MarketWatch: November 1-5, 2010
All eyes have been on the Fed this week. And the Fed delivered, with more ammunition than expected for its second round of quantitative easing (known as QE2). On Wednesday, it announced a bold move to jump-start the economy by buying $600 billion in Treasury securities between now and June. The Fed also confirmed a decision from August: it will continue to reinvest principal repayments from its Fannie and Freddie-related holdings in Treasuries. With principal repayments estimated at $250-300 billion, the Fed estimates its total additional liquidity support for the economy at $850-900 billion over the next 8 months, with adjustment possible either way depending on circumstances.
The Fed’s stated objective is to push longer-term interest rates down to stimulate economic activity, especially to help the struggling mortgage market and a still weak financial sector otherwise, but also to boost big ticket expenditures. The Fed turned once again to the extraordinary step of buying Treasury securities because it has no more room to lower the federal funds rate (its normal policy instrument), which is close to zero.
Markets have so far reacted very positively to the Fed announcement, even though initial market reaction was a little confusing. Interest rates on 30-year bonds went up instead of down at first, apparently because the Fed announced it would buy less 30-year bonds than markets had anticipated.
But global financial markets and policymakers have not been so positive. The Fed’s stimulus moves are in the opposite direction of what most countries are doing now. Many other G-20 countries are consolidating fiscally, not changing monetary policy or under pressure to tighten. We can see the relative impact of the Fed’s shift in currency markets: the dollar has declined against the currencies of its major trade partners, as the return elsewhere now appears more appealing. Other countries are worried that a weaker dollar and accompanying capital inflows to their countries will be destabilizing, although they will also benefit from stimulative effects of a lower dollar on U.S. growth. In the run-up to the G-20 in a few weeks, policymakers (including central bankers) – many of whom are key financiers of our national debt - may increasingly call for the U.S. to put its stimulus measures within the context of longer-term fiscal discipline.
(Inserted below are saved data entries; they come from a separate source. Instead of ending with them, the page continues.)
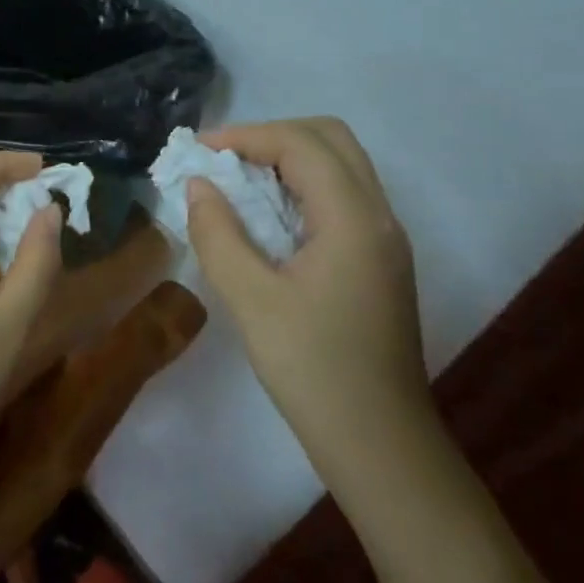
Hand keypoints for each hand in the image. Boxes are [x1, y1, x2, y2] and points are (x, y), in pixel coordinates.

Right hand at [187, 118, 428, 463]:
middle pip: (330, 139)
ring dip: (288, 159)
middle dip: (272, 136)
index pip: (301, 144)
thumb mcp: (252, 301)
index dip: (246, 136)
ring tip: (238, 183)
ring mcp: (385, 238)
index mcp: (353, 218)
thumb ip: (218, 234)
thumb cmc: (314, 372)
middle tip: (224, 161)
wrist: (382, 447)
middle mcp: (379, 215)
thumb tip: (198, 186)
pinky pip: (342, 196)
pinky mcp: (380, 260)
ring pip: (340, 165)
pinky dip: (302, 186)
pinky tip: (268, 218)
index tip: (199, 151)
Released this morning, October’s employment figures are supporting positive market sentiment, although labor market weakness clearly continues. Based on October’s numbers, we see that the private sector is hiring, but not by enough to make a dent in the unemployment rate, which stayed at 9.6 percent. Other indicators of unemployment duration and discouraged workers suggest that conditions show little change.
As the dust settles on the election, our country’s fiscal direction remains highly uncertain and we are starting to see back-and-forth among policymakers in the run-up to the lame duck session and beyond. There could be many fiscal items on the lame duck agenda, including whether to renew all or some of the expiring tax cuts (see our previous blog on Congress's To Do List). In addition, today’s employment numbers are a reminder that unemployment insurance legislation expires at the end of November.